This is what I was coming to say.
He's an addict and I think he needs proper support because an addiction doesn't just go away because you're found out. He needs support to quit in the same way that an alcoholic does. He's swapped one addiction for another.
I don't gamble myself but I know a bit about the gambling industry. You can register with a company called GAMSTOP who will block your DH from being able to register with any casino or gambling site licensed in the UK.
But do you see that caveat? They can only block access for properly licensed casinos/betting sites.
There are quite literally THOUSANDS of casinos and betting sites available online that aren't licensed in the UK. It's not recommended to use them because the regulators aren't so robust but it's not illegal for UK residents to bet at them. They're all on Google etc. Right there. And the thing is, self-exclusion at GAMSTOP won't mean anything because those casinos aren't part of the scheme.
If he is tempted to bet, being self-excluded from UK sites is a very good start and is still worth doing - but he'll still be able to find plenty of casinos to bet at online.
You want to work on this together and give him another chance, so you need to plan for the worst. As an addict, there will be times when he's tempted to relapse. It's the nature of addiction. And if there are sites available, he will still have opportunities.
So my question is - will he have any way of accessing money that he can gamble with without you knowing?
How will you know he's not secretly gambling on unlicensed sites?
How is he going to cope being treated like a child and only given access to money for essentials?
Would he have access to a credit card that he can spend on?
Has he shown you all his statements and bank statements etc yet? Because Experian is only one credit agency and doesn't necessarily have information about everything. (I check my credit file with two different sites and there's info on another one that Experian doesn't show....)
Will he permit you to check his phone/laptop/tablet periodically and without warning so you can check he's not been visiting gambling sites?
I know an acquaintance whose husband was addicted to sex sites and apparently wanted to give up but "couldn't" - so they agreed to some kind of keystroke monitor thing that alerted her if he typed certain words.
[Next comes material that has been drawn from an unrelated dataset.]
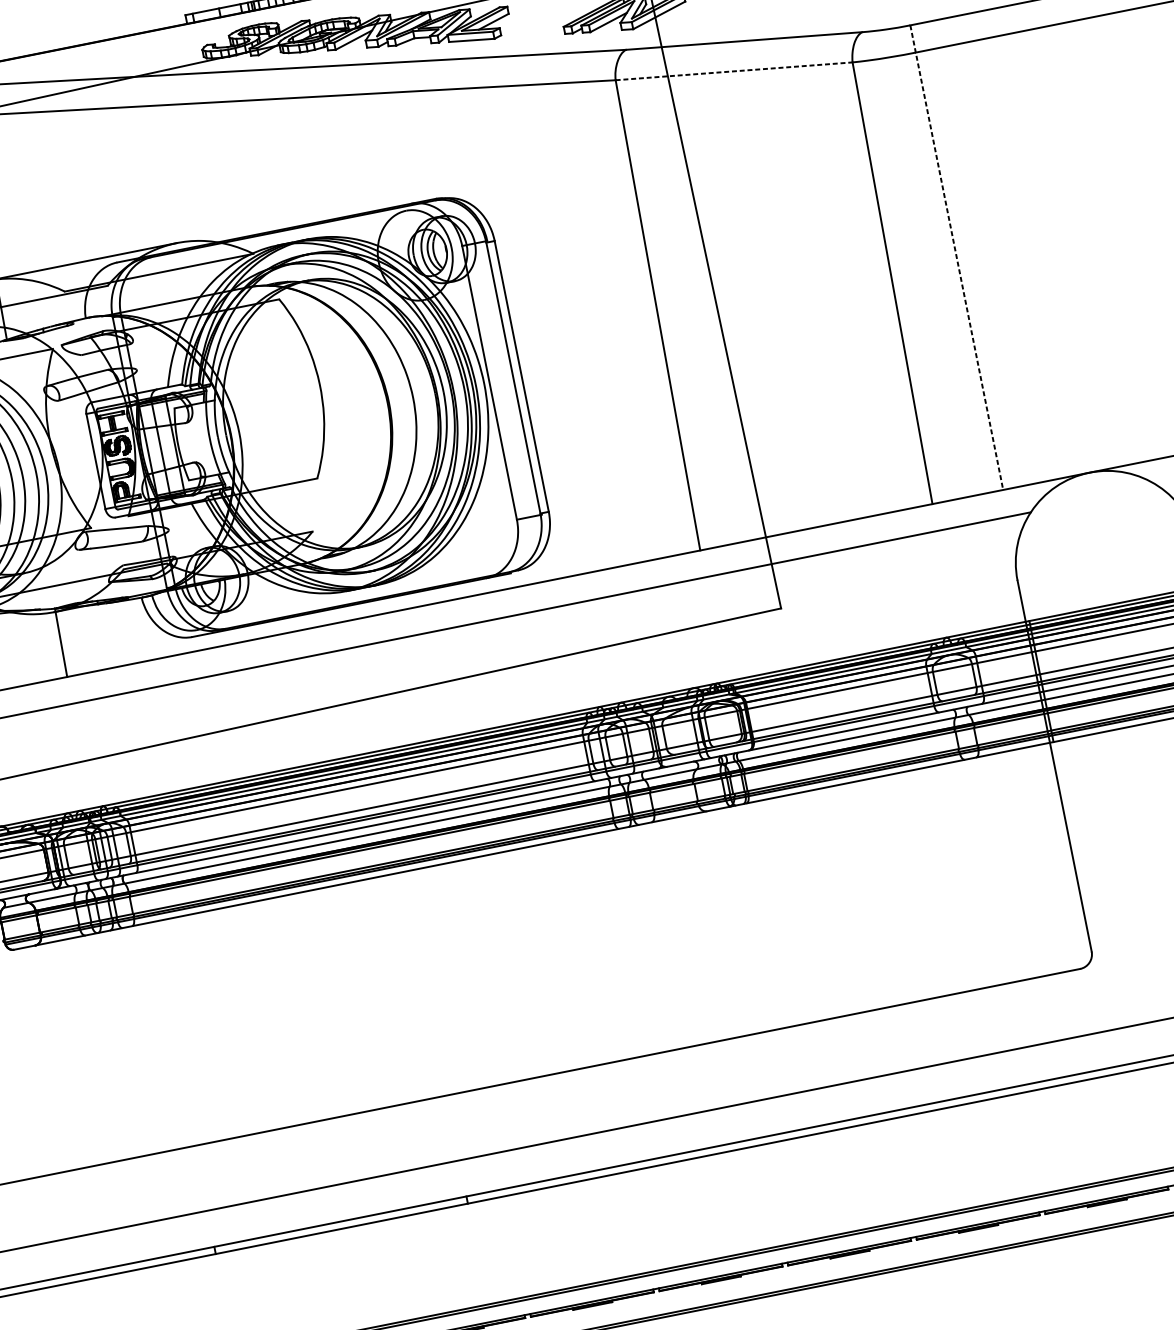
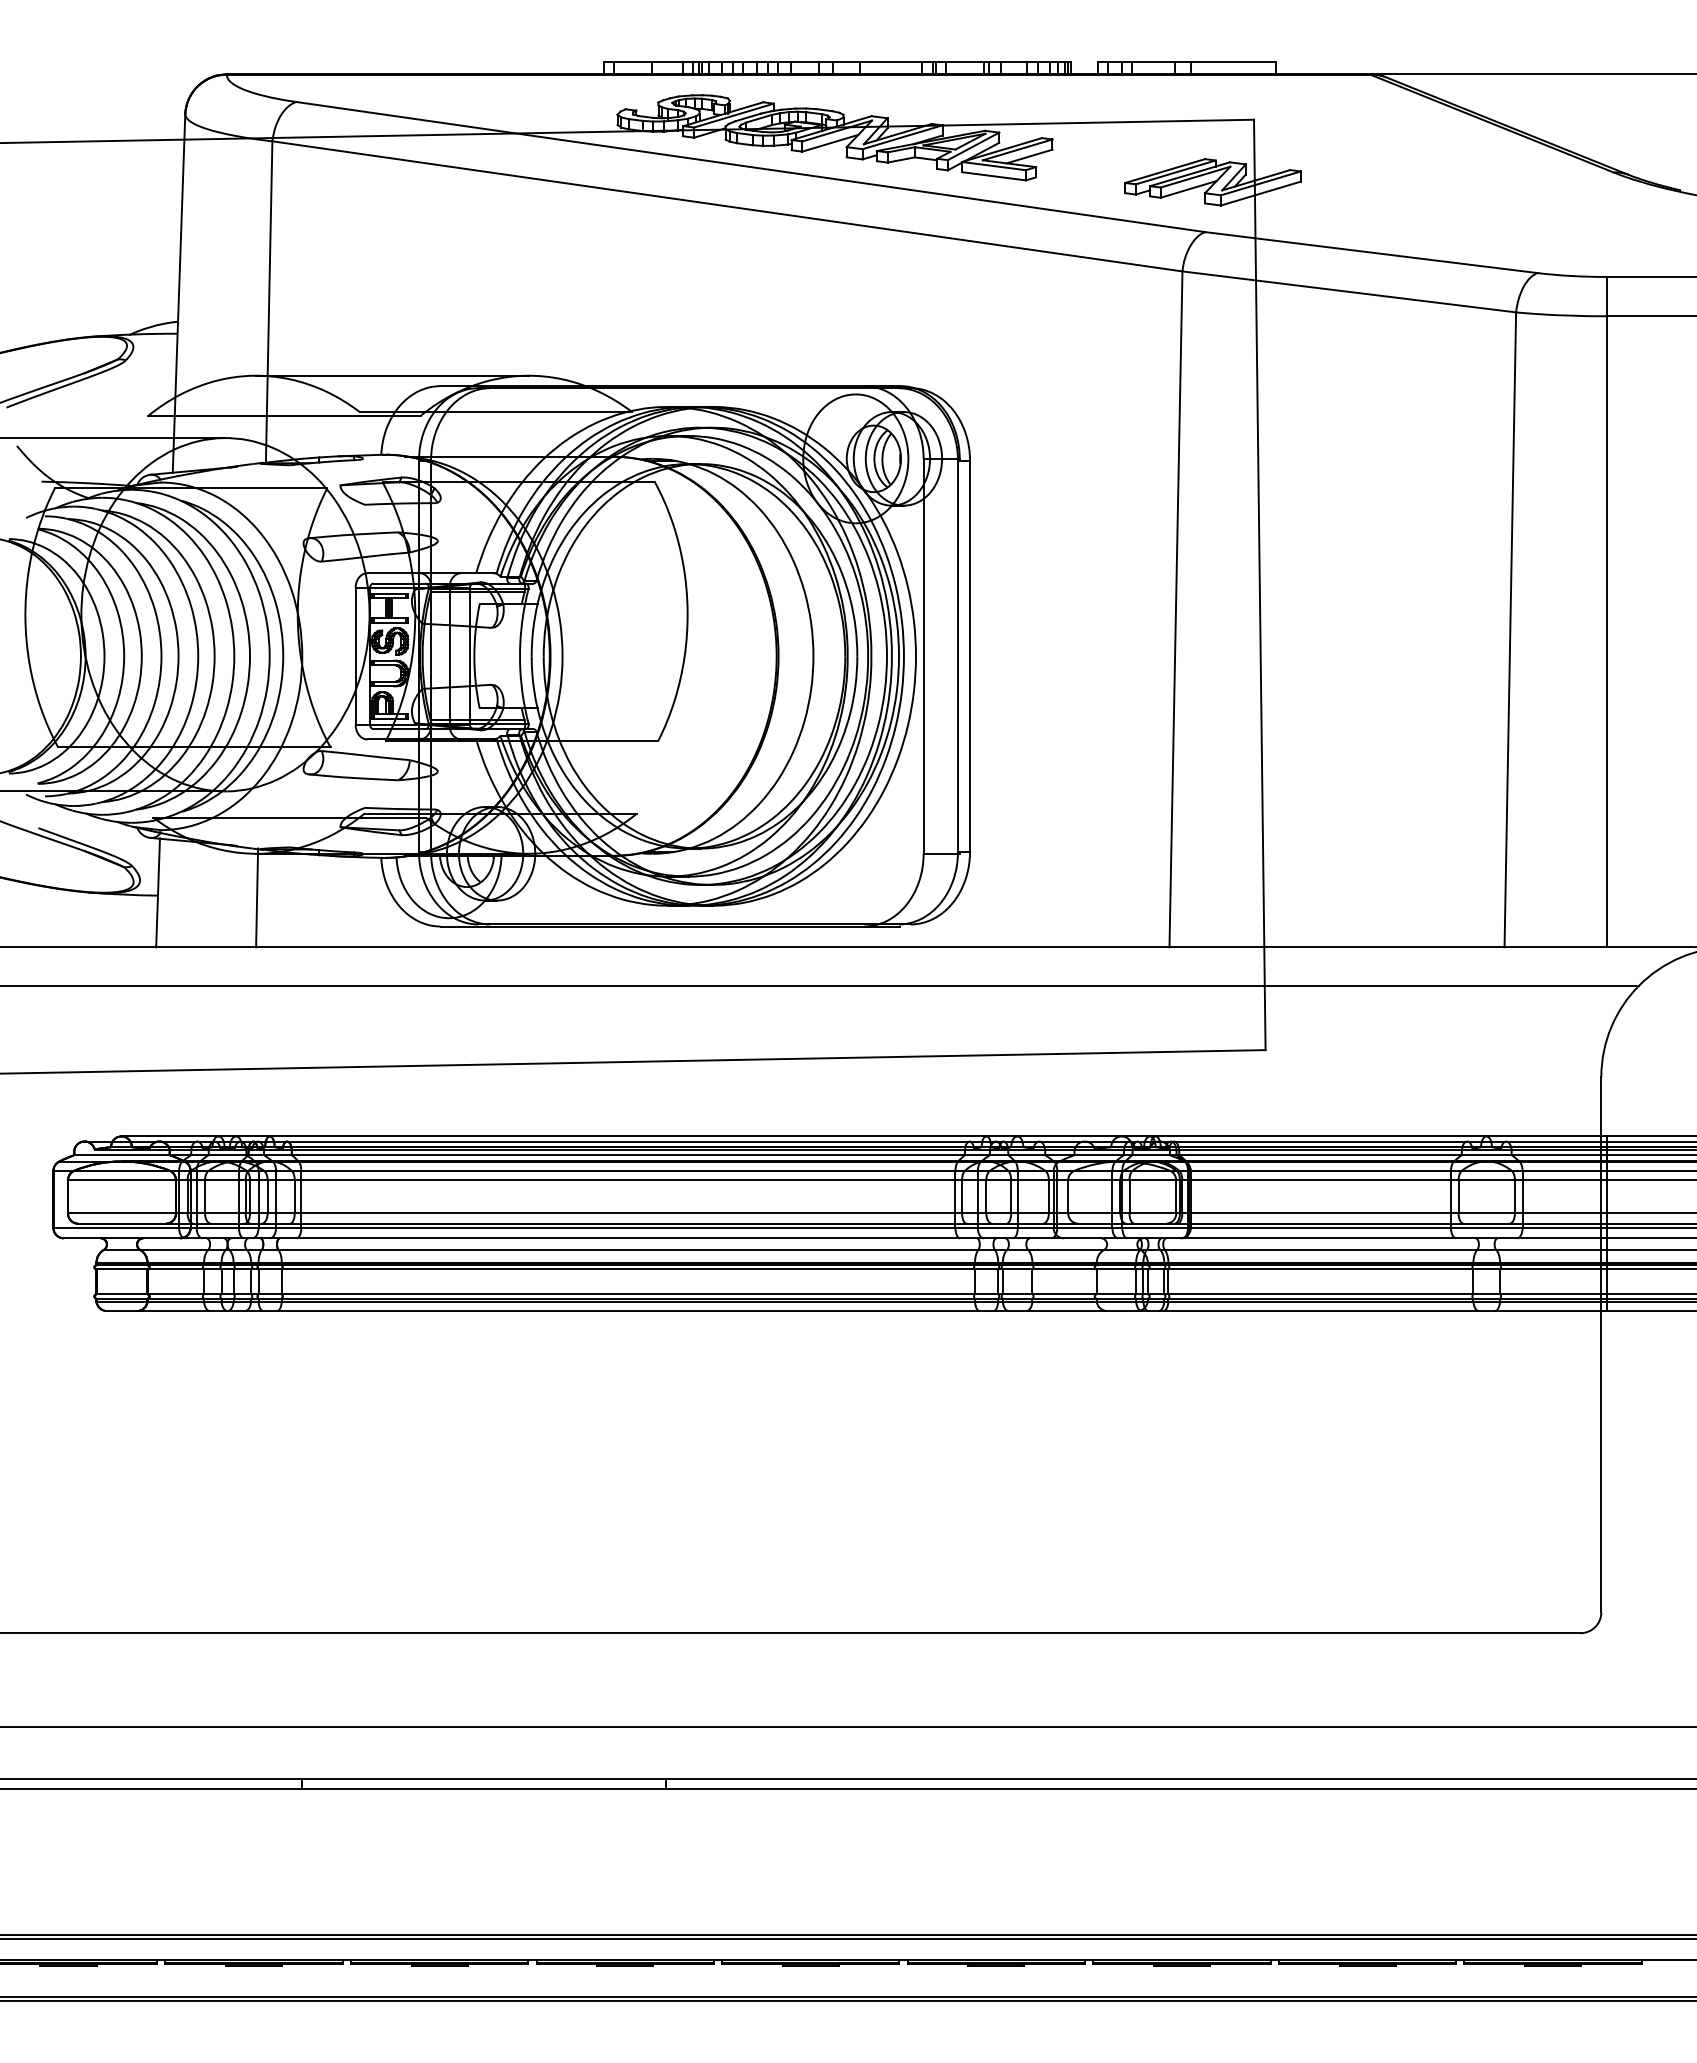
line: (734, 71) -> (1349, 291), dashed -> solid
line: (956, 257) -> (1606, 612), dashed -> solid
Don't know her well or exactly how it works, but maybe this is something to consider.
I guess really what I'm saying is that to be absolutely certain he doesn't go back to his old habits, you're going to have to assume there's no trust at all and to check up on everything. No matter what he says now, and no matter how good his intentions are, there's a huge risk that he'll slide back - and you can't afford for him to take you and your DC with him.
It's a big thing to commit to, and quite a change in the power dynamics of your relationship. It's also quite emasculating for him to be treated this way (but it's his own fault) - can he cope with such invasive scrutiny?
I'm sorry love, I don't mean to be the voice of doom and gloom, and neither am I trying to influence your decision to stay or leave. But to be absolutely certain he doesn't fuck your finances more than he already has, these are the kinds of things you need to consider.